Looking into a compile time issue during codegen (LLC) for a large IR file,
I came across something interesting. Due to the presence of a very large
number of intrinsics in the particular example, we were spending almost 30%
of time in CodeGenPrep::optimizeCallInst, and within that, almost all of it
in the FortifiedLibCallSimplifier. Now, since the IR file in question has
no fortified libcalls, that seemed a bit odd.
Looking into, it turns out that figuring out that an arbitrary direct call
is *not* a call to a LibCall requires a full name normalization and table
lookup that a successful one does. We could simply make the lookup itself
faster - it looks like we could probably tablegen a near optimal character
switch lookup table - but that still leaves us with the normalization. We
could cache the lookup, but then we have an analysis invalidation problem
for all users of TLI. Not unsolvable, but not fun if we have a better
option.
Instead, I noticed that we have no overlap between intrinsics, and target
library functions. Assuming we're happy with that, and don't see that
changing in the future, that gives us an opportunity. We could cache the
libfunc ID into the Function itself, just like we do for intrinsics today.
What would that look like in practice you ask?
• We'd move the definition of LibFunc into
include/IR/TargetLibraryFunctions.h/def (only the enum, not the rest of
TLI)
• We'd change IntID field in GlobalValue to be union of IntrinsicID and
LibFunc.
• We'd change Function::getIntrisicID to check the HasLLVMReservedName flag
(already existing), and return Intrinsic::not_inrinsic value if not set.
• We'd add a corresponding getLibFuncID, and isLibFunc function to
Function.
• We'd modify recalculateIntrinsicID to compute the libfunc enum as well.
The tradeoff is that function construction and renaming would become
slightly slower, but determining whether a function was a library function
would become fast. We could also populate the value lazily, but that seems
like complexity with little benefit.
Thoughts? Objections? Better ideas?
If folks are on board with this, I'm happy to prepare a patch.
Philip

So if we know that an there are no intrinsic calls being simplified
by the FortifiedLibCallSimplifier, then I guess that we could
early out and return false inside the if

  IntrinsicInst *II = dyn_cast<IntrinsicInst>(CI);
  if (II) {
     ...
  }

that is before the FortifiedLibCallSimplifier simplifications.

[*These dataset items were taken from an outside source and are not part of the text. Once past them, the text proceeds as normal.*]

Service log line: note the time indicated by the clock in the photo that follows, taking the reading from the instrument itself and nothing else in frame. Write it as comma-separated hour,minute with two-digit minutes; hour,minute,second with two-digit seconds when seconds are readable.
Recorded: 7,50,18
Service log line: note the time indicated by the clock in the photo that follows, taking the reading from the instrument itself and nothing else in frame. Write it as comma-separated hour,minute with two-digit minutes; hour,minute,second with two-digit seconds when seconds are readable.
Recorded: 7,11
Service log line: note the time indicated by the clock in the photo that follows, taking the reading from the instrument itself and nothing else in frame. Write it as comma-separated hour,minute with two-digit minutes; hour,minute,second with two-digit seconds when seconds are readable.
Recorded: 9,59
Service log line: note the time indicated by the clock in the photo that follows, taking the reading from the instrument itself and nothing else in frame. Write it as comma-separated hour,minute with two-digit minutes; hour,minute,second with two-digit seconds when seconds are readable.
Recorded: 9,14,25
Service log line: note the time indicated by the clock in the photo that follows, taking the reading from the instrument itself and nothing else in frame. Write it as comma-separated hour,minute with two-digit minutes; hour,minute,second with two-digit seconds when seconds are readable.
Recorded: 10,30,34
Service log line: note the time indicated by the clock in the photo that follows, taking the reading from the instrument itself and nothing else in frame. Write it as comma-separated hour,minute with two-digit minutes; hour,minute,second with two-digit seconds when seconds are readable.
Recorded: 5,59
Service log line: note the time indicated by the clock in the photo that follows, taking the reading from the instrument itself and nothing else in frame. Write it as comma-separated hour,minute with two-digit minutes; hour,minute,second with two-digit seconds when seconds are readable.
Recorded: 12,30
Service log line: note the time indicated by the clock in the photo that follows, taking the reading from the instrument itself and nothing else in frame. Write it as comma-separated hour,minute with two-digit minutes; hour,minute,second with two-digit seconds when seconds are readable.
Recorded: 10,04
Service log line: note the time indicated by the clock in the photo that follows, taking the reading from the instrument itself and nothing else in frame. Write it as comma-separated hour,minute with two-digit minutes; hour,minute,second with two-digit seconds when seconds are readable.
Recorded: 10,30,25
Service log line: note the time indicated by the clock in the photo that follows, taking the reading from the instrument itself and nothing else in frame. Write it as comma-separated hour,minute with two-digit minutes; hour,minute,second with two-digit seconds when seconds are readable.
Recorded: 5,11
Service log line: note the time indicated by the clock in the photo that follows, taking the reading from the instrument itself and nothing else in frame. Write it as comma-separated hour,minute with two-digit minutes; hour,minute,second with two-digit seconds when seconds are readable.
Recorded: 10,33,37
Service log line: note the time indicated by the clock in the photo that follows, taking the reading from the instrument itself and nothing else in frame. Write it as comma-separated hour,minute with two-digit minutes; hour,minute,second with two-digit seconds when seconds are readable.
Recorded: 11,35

That would at least reduce the amount of time spend in the
FortifiedLibCallSimplifier trying to lookup intrinsics.

And if there are some intrinsics that should be dealt with by
the FortifiedLibCallSimplifier we could make sure we fallthrough
by adding some cases to the switch inside that if statement.

Such a solution is ofcourse not as general as the one you are
suggesting, but it might be a simple solution if the problem
is that we try to lookup intrinsic calls inside the
FortifiedLibCallSimplifier.

Your framing does work for this particular use case. This is actually
how I figured out what was going on. But while CGP is the codepath
which showed up hot in this example, I'm sure there are others.
Filtering within getLibFunc is also a possibility, which is slightly
more general. But both variants leave open the same problem for a
module which is heavy on non-intrinsic non-libfunc calls. The advantage
of my proposed scheme is that all calls are treated equally.